Под вечер он, однако, прислал за мной. Войдя к нему, я увидел, что рядом с его креслом поставлен стул. Гёте, сегодня на диво добрый и приветливый, протянул мне руку. И сразу же заговорил о моей маленькой рецензии.
— Я очень ей порадовался, — объявил он, — у вас отличные способности. И еще я хотел сказать: если вам и в других городах будут предлагать литературное сотрудничество, отклоняйте эти предложения или хотя бы сообщите мне о них. Поскольку вы уже связаны со мной, я бы не хотел, чтобы вы работали с другими.
Я отвечал, что ни о каком другом сотрудничестве не помышляю, и тем паче не стремлюсь расширять свои связи.
Ему это было приятно, и он сказал, что этой зимой мы еще не одну интересную работу сделаем вместе.
Затем мы снова заговорили о «Газеллах». Гёте порадовался как завершенности этих стихов, так и тому, что наша новейшая литература все же приносит хорошие плоды.
— Я собираюсь даже порекомендовать вам наших талантливых современников в качестве предмета особого внимания и изучения. Мне хочется, чтобы вы хорошенько ознакомились со всем, что есть значительного в нашей литературе, и указывали бы мне на наиболее примечательное; тогда мы сможем поговорить об этом на страницах «Искусства и древности» и воздать должное всему доброму, благородному и талантливому. В моем преклонном возрасте, при великом множестве различных обязанностей, у меня, без посторонней помощи, руки так до этого и не дойдут.
Я обещал взять на себя эту работу, радуясь, что Гёте ближе к сердцу принимает нынешних наших писателей и поэтов, чем я мог предполагать.

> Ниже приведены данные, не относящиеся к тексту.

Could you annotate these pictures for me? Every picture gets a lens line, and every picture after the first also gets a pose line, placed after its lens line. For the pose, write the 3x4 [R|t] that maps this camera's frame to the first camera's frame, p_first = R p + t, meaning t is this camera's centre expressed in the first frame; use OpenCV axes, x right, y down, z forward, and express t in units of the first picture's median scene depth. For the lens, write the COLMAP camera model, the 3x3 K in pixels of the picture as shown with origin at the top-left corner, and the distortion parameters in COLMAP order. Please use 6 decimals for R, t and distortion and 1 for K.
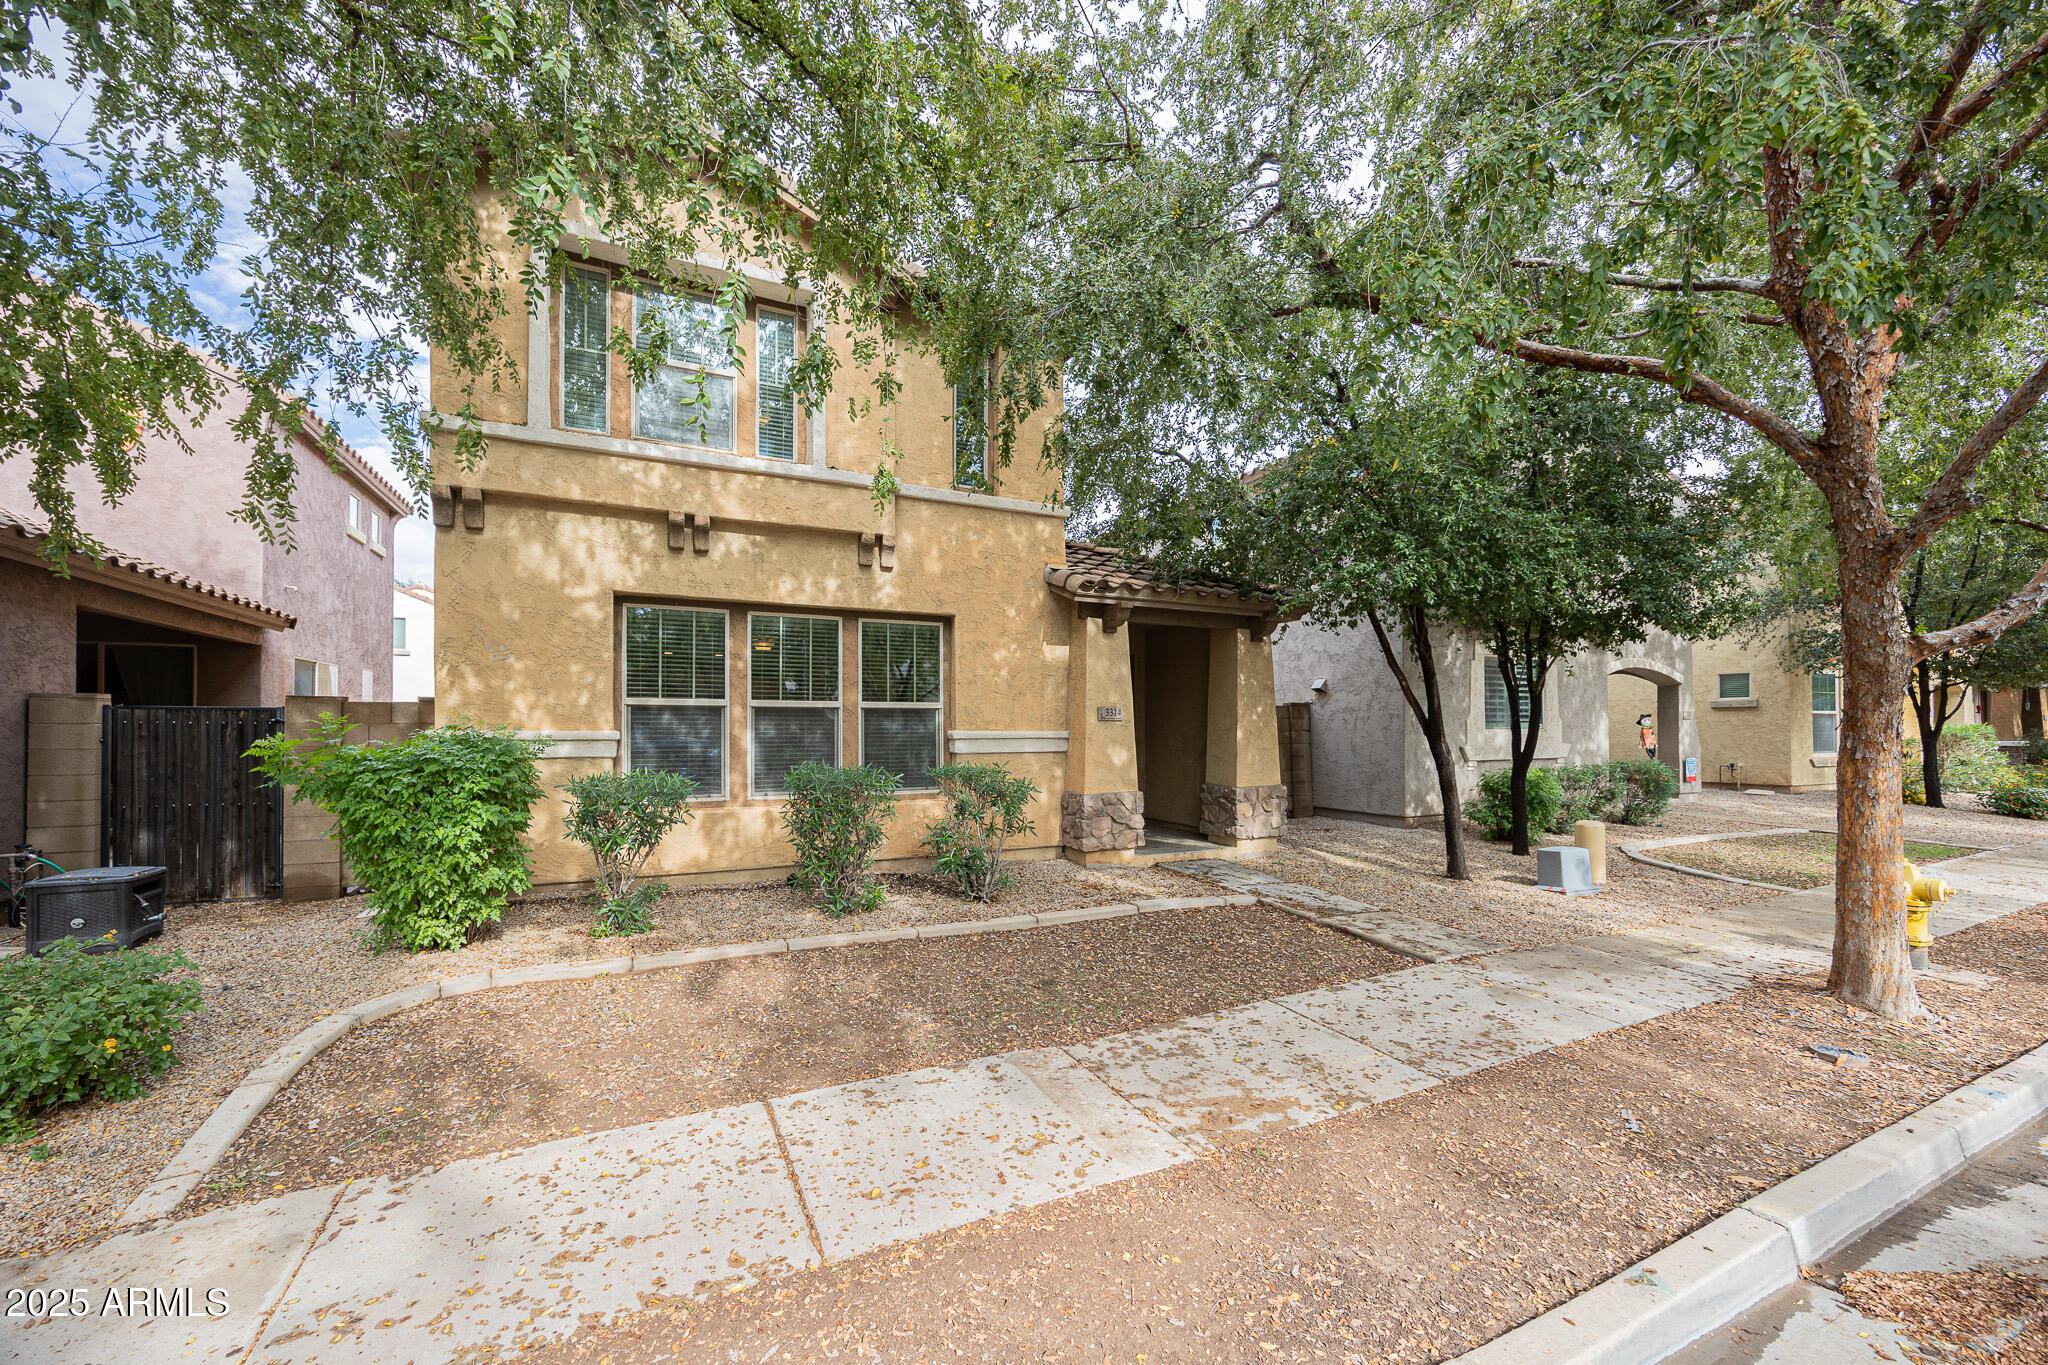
lens RADIAL K [[792.5, 0, 1020.6], [0, 792.5, 690.7], [0, 0, 1]] dist [-0.004406, -0.000174]
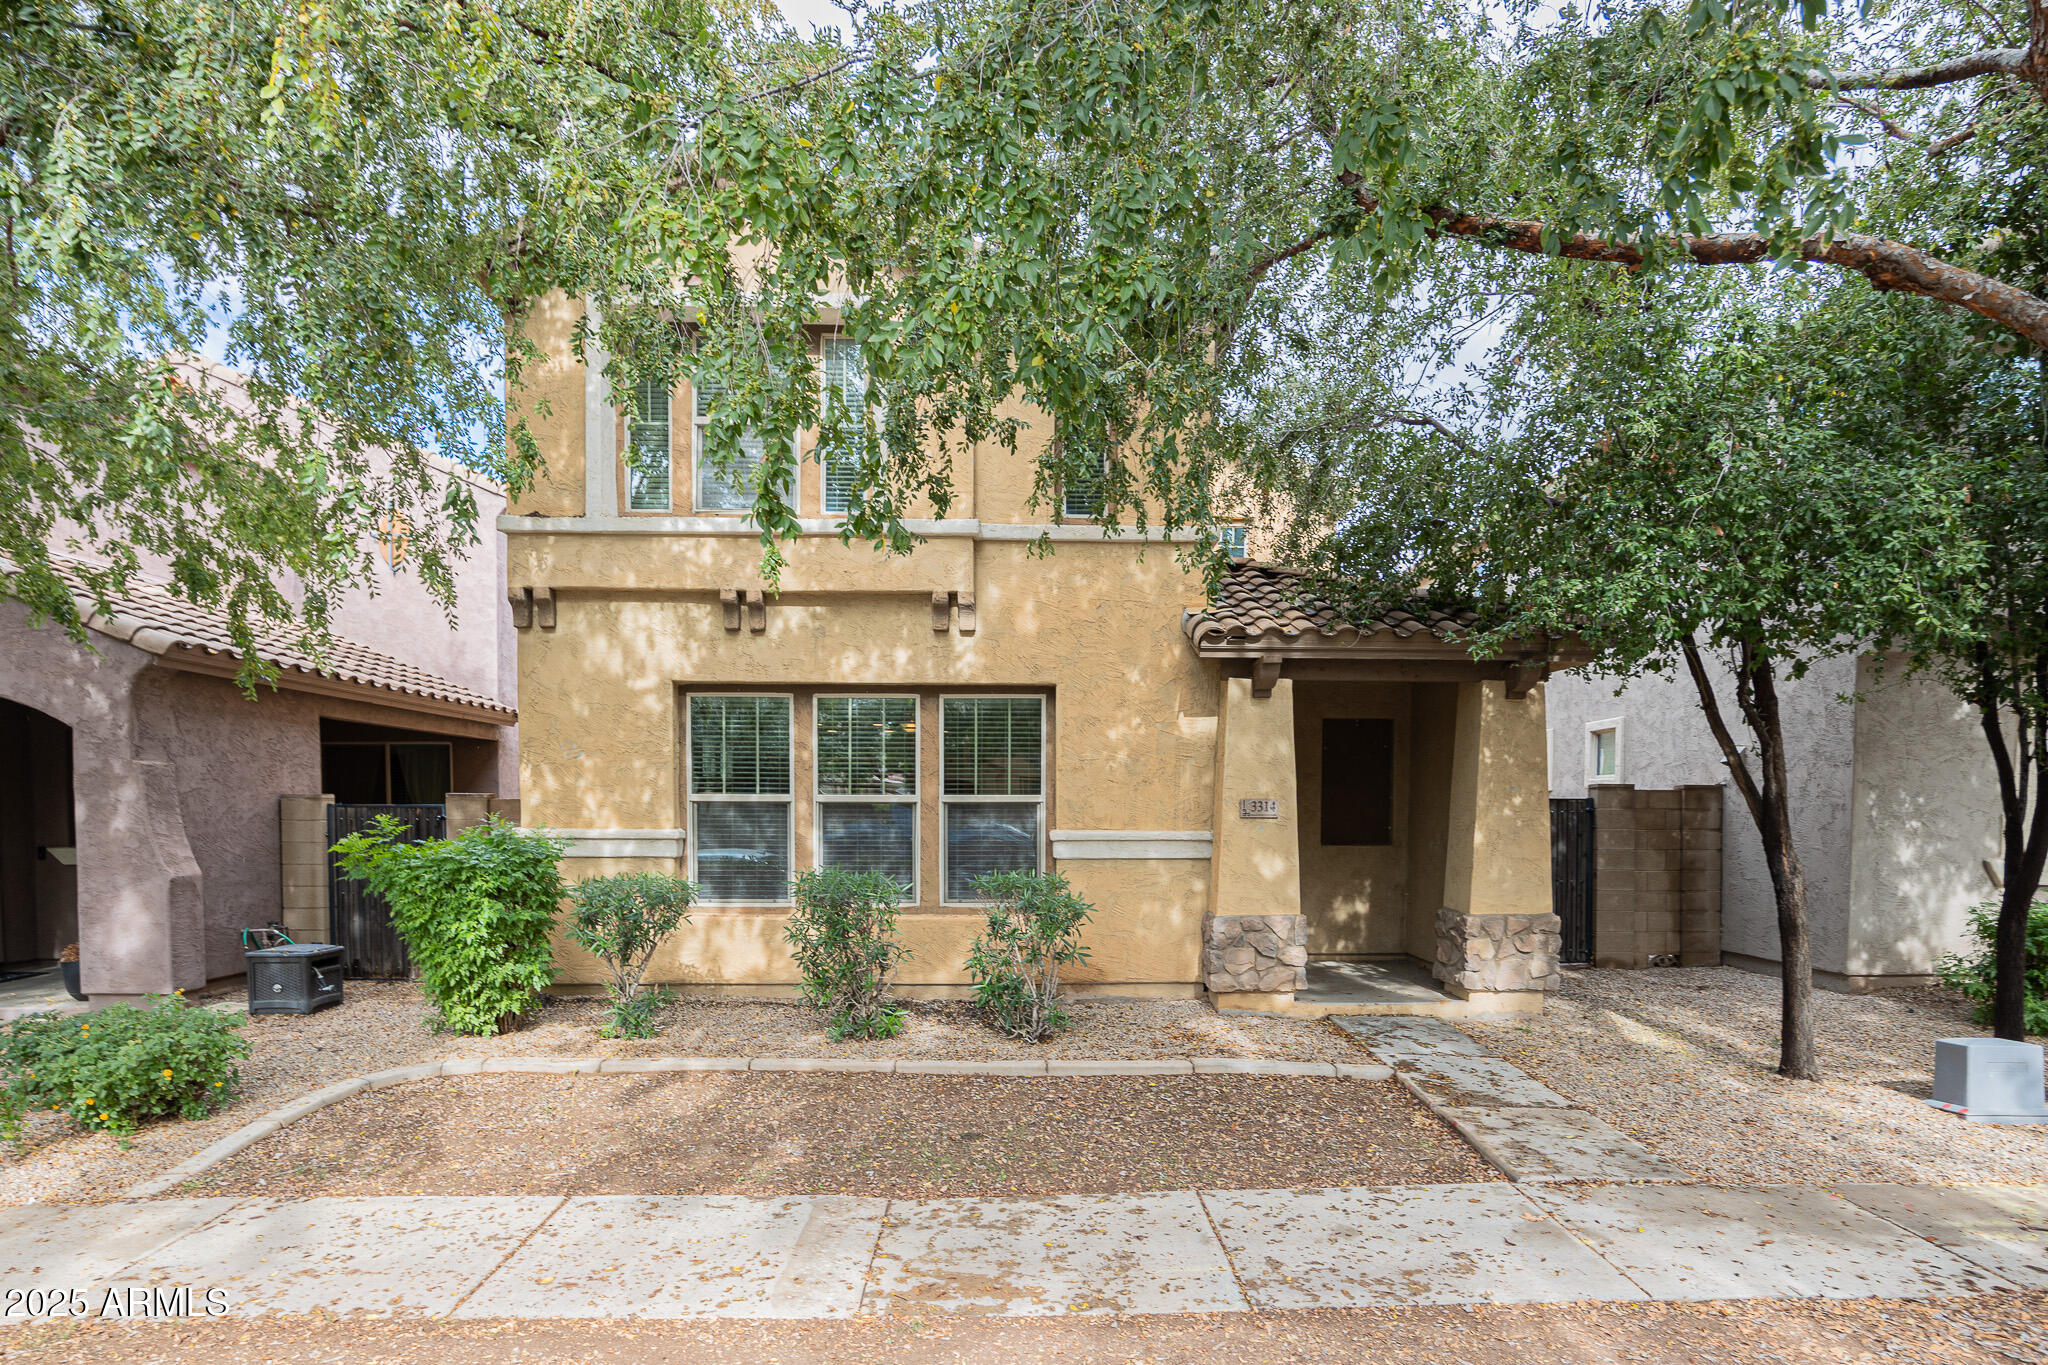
lens RADIAL K [[1091.8, 0, 1027.7], [0, 1091.8, 818.5], [0, 0, 1]] dist [-0.014135, 0.000053]
pose [[0.908349, 0.003197, -0.418201, 0.405854], [0.018374, 0.998700, 0.047543, -0.016085], [0.417810, -0.050870, 0.907109, -0.007526]]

Через несколько дней, согласно уговору, он прислал мне новые литературные журналы. Я почти целую неделю не ходил к нему, да он меня и не звал. Говорили, что Цельтер, его друг, приехал его проведать.
Сегодня я был зван к Гёте обедать. Когда я вошел, у него сидел Цельтер. Оба они сделали несколько шагов мне навстречу, и мы обменялись рукопожатиями.
— Вот и мой друг Цельтер, — сказал Гёте. — Это — полезное знакомство; я собираюсь наконец-то отправить вас в Берлин, и там он будет заботливо вас опекать.
— В Берлине, надо полагать, очень интересно и хорошо.
— Да, — рассмеялся Цельте? — там чему только не научишься и от чего только не отучишься.
Мы сели, завязался непринужденный разговор. Я спросил о Шубарте.
— Шубарт навещает меня не реже, чем раз в неделю, — отвечал Цельтер. — Он женился, но должности не имеет, так как испортил себе отношения с берлинскими филологами.
Цельтер, в свою очередь, осведомился, знаю ли я Иммермана. Я сказал, что часто слышу это имя, но до сих пор так и не читал его.
— Я познакомился с ним в Мюнстере— заметил Цельтер, — весьма многообещающий молодой человек, хотелось бы только, чтоб служба оставляла ему больше времени для занятий искусством.
Гёте тоже похвально отозвался о его способностях.
— Посмотрим, впрочем, как он будет развиваться дальше, сумеет ли очистить свой вкус, а в отношении формы принять за образец лучшее из того, что у нас имеется. В его оригинальных устремлениях немало хорошего, но они же могут и вовсе сбить его с толку.
Тут вприпрыжку вбежал маленький Вальтер и засыпал вопросами Цельтера и своего дедушку.